The most important contributors to the occurrence and development of ectopic pregnancy are tubal damage or altered motility that causes the fertilized egg to be improperly transported, resulting in implantation outside the uterine cavity. The most common cause of tubal damage is a history of acute salpingitis (50%). In the majority of the remaining patients (50%), no risk factor is apparent. Abnormal embryonic development may play a role. Pelvic infections convey a sixfold increased risk; a prior ectopic pregnancy conveys a 10-fold increased risk, followed by prior female sterilization, increasing age (age 35 to 44, 3-fold greater rate than for women aged 15 to 24), nonwhite race (1.5-fold increased risk), assisted reproduction, cigarette smoking (30+/day, 3- to 5-fold increased risk), and endometriosis. Although intrauterine contraceptive devices (IUCDs) markedly decrease the risk of ectopic pregnancy compared with use of no method of contra- ception, if pregnancy occurs with an IUCD in utero, it is much more likely to be ectopic.

The early development of an ectopic pregnancy is the same as of an intrauterine gestation except for its location: the trophoblast possesses the same qualities and thus secretes chorionic gonadotropin, participating in the maintenance of the corpus luteum of pregnancy. This latter, in turn, elaborates enough estrogens and progesterone to induce all the maternal changes characteristic of the early stages of pregnancy. Initially, the level of excreted chorionic gonadotropin in the urine is the same as in a normally developing pregnancy. The mother may manifest decidual transformation of the endometrium and slight enlargement and softening of the uterus, just as in uterine pregnancy.

The possibility of ectopic implantation must always be kept in mind. A good clue is the history of amenorrhea of several weeks, followed by bleeding (usually spotting) accompanied by abdominal pain, which may be slight or intense. The subjective complaints of early pregnancy may be mild or nonexistent, as in normal pregnancy.

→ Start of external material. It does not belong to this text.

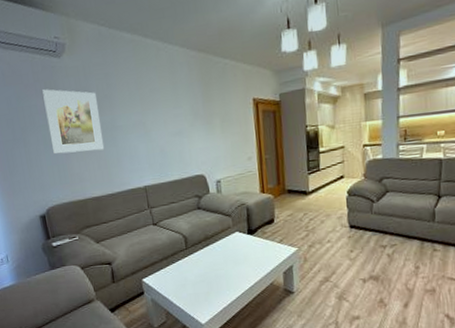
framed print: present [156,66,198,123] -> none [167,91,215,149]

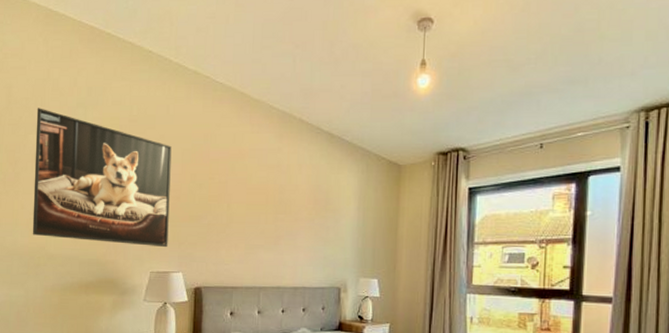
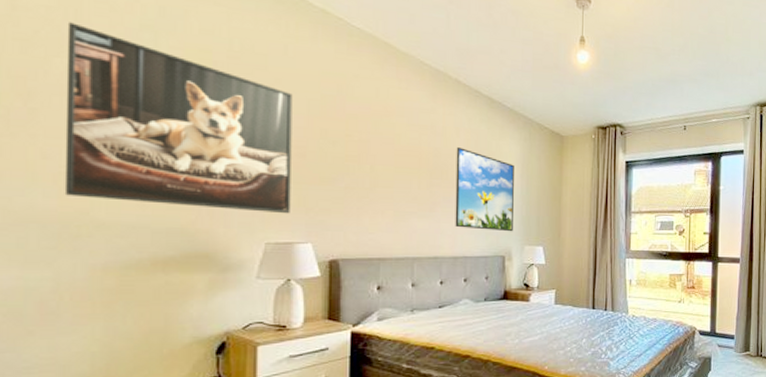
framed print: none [296,183,351,264] -> present [455,147,514,232]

Physical examination may reveal the presence of a tumor in the adnexa or some irregular, sometimes retrouterine, growth filling the cul-de-sac. Slight enlargement of the uterus, without cervical dilation but with tenderness in the posterior region of the cul-de- sac, may be present. Signs of hemorrhagic shock and peripheral collapse are seen when the intraperitoneal hemorrhage is severe, and in that stage the diagnosis, of course, becomes less and less problematic. Trans- vaginal ultrasonography may document no gestational sac within the endometrial cavity and an adnexal mass. The finding of free fluid in the posterior cul-de-sac is common but not diagnostic. The finding of a fetal heartbeat in the adnexa is diagnostic.

Laboratory evaluations should include serial quantitativeβ-hCG levels (if patient’s condition permits). (Levels lower than 3000 mIU/mL are found in about half of cases.) Normal pregnancies should demonstrate a doubling of serum β-hCG levels every 48 hours, whereas abnormal pregnancies will not. Serum progesterone (low) may be of diagnostic help if pregnancy is <6 weeks’ gestation. Almost 90% of patients with an ectopic pregnancy have levels less than 30 nM/L (10 ng/mL). A hematocrit of less than 30 mL/dL is found in about one-fourth of women with ruptured ectopic pregnancy.